From reproducibility failure to methodological success

Out today in PLOS ONE, "Comparative analysis of three studies measuring fluorescence from engineered bacterial genetic constructs" solves a mystery hiding in the iGEM interlaboratory studies for 2016, 2017, and 2018. You see, the publication of the 2017 interlab data was delayed, even after the publication of the iGEM 2016 study and iGEM 2018 study, because of a troubling mystery: the plate reader results from the 2016 and 2017 studies did not match.  This was a shock, because the 2017 study was intended to be a replication of the 2016 study, plus a few extensions and enhancements. But what we got was shockingly different, systematically off by a factor of more than 10. So which, if either of them, was right?

This is a terrible and unsettling place to find oneself in, but we couldn't actually answer the question until after we had run and analyzed the 2018 study. With that study, we finally had a way to put plate reader data on the same scale as flow cytometry data, so that we could assess accuracy through two independent measurements. So once we'd finally finished analyzing and publishing that data, we turned to comparing the three years to find out what had happened and how to understanding our failure to reproduce. And here is the story, finally, summed up in a single image:


It appears the 2017 plate reader results were right: they match both the 2018 results as well as the flow cytometry from 2016. There's a lot more detail in the paper, as well as additional confirmations, but the bottom line is that it looks like the calibrant that we prepared for the 2016 study did not have the concentration of fluorescein that it was intended to. 

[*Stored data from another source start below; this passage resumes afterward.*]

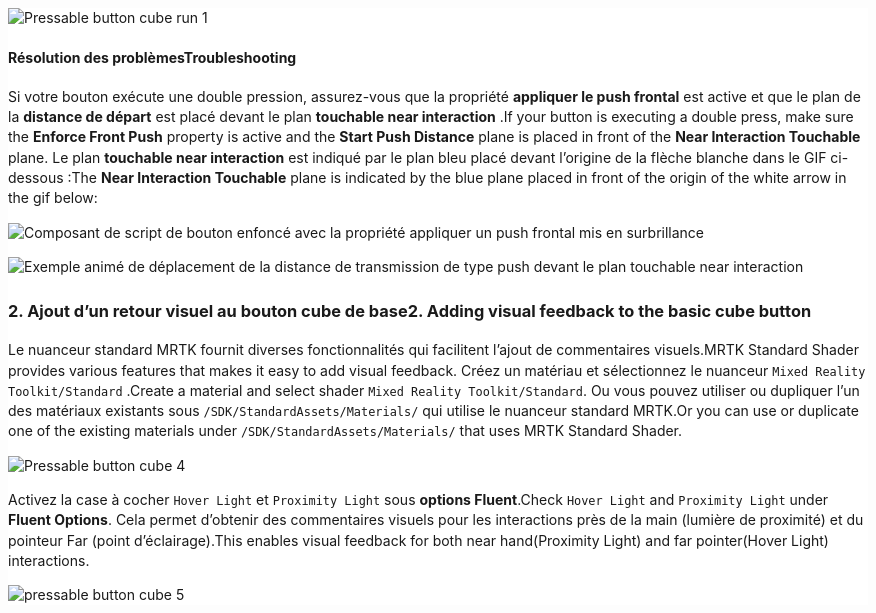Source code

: <img src="../images/button/MRTK_PressableButtonCubeRun1.jpg" alt="Pressable button cube run 1">

#### <a name="troubleshooting"></a><span data-ttu-id="3a81b-287">Résolution des problèmes</span><span class="sxs-lookup"><span data-stu-id="3a81b-287">Troubleshooting</span></span>

<span data-ttu-id="3a81b-288">Si votre bouton exécute une double pression, assurez-vous que la propriété **appliquer le push frontal** est active et que le plan de la **distance de départ** est placé devant le plan **touchable near interaction** .</span><span class="sxs-lookup"><span data-stu-id="3a81b-288">If your button is executing a double press, make sure the **Enforce Front Push** property is active and the **Start Push Distance** plane is placed in front of the **Near Interaction Touchable** plane.</span></span> <span data-ttu-id="3a81b-289">Le plan **touchable near interaction** est indiqué par le plan bleu placé devant l’origine de la flèche blanche dans le GIF ci-dessous :</span><span class="sxs-lookup"><span data-stu-id="3a81b-289">The **Near Interaction Touchable** plane is indicated by the blue plane placed in front of the origin of the white arrow in the gif below:</span></span>

![Composant de script de bouton enfoncé avec la propriété appliquer un push frontal mis en surbrillance](../images/button/MRTK_Button_Enforce_Push.png)

![Exemple animé de déplacement de la distance de transmission de type push devant le plan touchable near interaction](../images/button/MRTK_Button_Front_Touch.gif)

### <a name="2-adding-visual-feedback-to-the-basic-cube-button"></a><span data-ttu-id="3a81b-292">2. Ajout d’un retour visuel au bouton cube de base</span><span class="sxs-lookup"><span data-stu-id="3a81b-292">2. Adding visual feedback to the basic cube button</span></span>

<span data-ttu-id="3a81b-293">Le nuanceur standard MRTK fournit diverses fonctionnalités qui facilitent l’ajout de commentaires visuels.</span><span class="sxs-lookup"><span data-stu-id="3a81b-293">MRTK Standard Shader provides various features that makes it easy to add visual feedback.</span></span> <span data-ttu-id="3a81b-294">Créez un matériau et sélectionnez le nuanceur `Mixed Reality Toolkit/Standard` .</span><span class="sxs-lookup"><span data-stu-id="3a81b-294">Create a material and select shader `Mixed Reality Toolkit/Standard`.</span></span> <span data-ttu-id="3a81b-295">Ou vous pouvez utiliser ou dupliquer l’un des matériaux existants sous `/SDK/StandardAssets/Materials/` qui utilise le nuanceur standard MRTK.</span><span class="sxs-lookup"><span data-stu-id="3a81b-295">Or you can use or duplicate one of the existing materials under `/SDK/StandardAssets/Materials/` that uses MRTK Standard Shader.</span></span>

<img src="../images/button/MRTK_PressableButtonCube4.png" width="450" alt="Pressable button cube 4">

<span data-ttu-id="3a81b-296">Activez la case à cocher `Hover Light` et `Proximity Light` sous **options Fluent**.</span><span class="sxs-lookup"><span data-stu-id="3a81b-296">Check `Hover Light` and `Proximity Light` under **Fluent Options**.</span></span> <span data-ttu-id="3a81b-297">Cela permet d’obtenir des commentaires visuels pour les interactions près de la main (lumière de proximité) et du pointeur Far (point d’éclairage).</span><span class="sxs-lookup"><span data-stu-id="3a81b-297">This enables visual feedback for both near hand(Proximity Light) and far pointer(Hover Light) interactions.</span></span>

<img src="../images/button/MRTK_PressableButtonCube5.png" width="450" alt="pressable button cube 5">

Embarrassing, but actually, I think, good news in the end. Because we could tell! We are no longer held to the tyranny of uncertainty, unable to even know if our measurements have been reproduced. With multiple independent measures and a successful confirmation of values reproduced in three different studies (2016 flow, 2017 plate, 2018 both), we now have truly solid ground on which to stand, biologically. Every future study that we build can bootstrap off of these results, and know if the numbers that come out are reasonable or not.

But why are we still preparing our own fluorescent calibrants in the first place? We need metrological traceability and easily purchased commercial preparations with adequate quality control, just like we have for units of time and length. Calling all reagent suppliers: who will first start to sell a plate reader cellular quantification kit?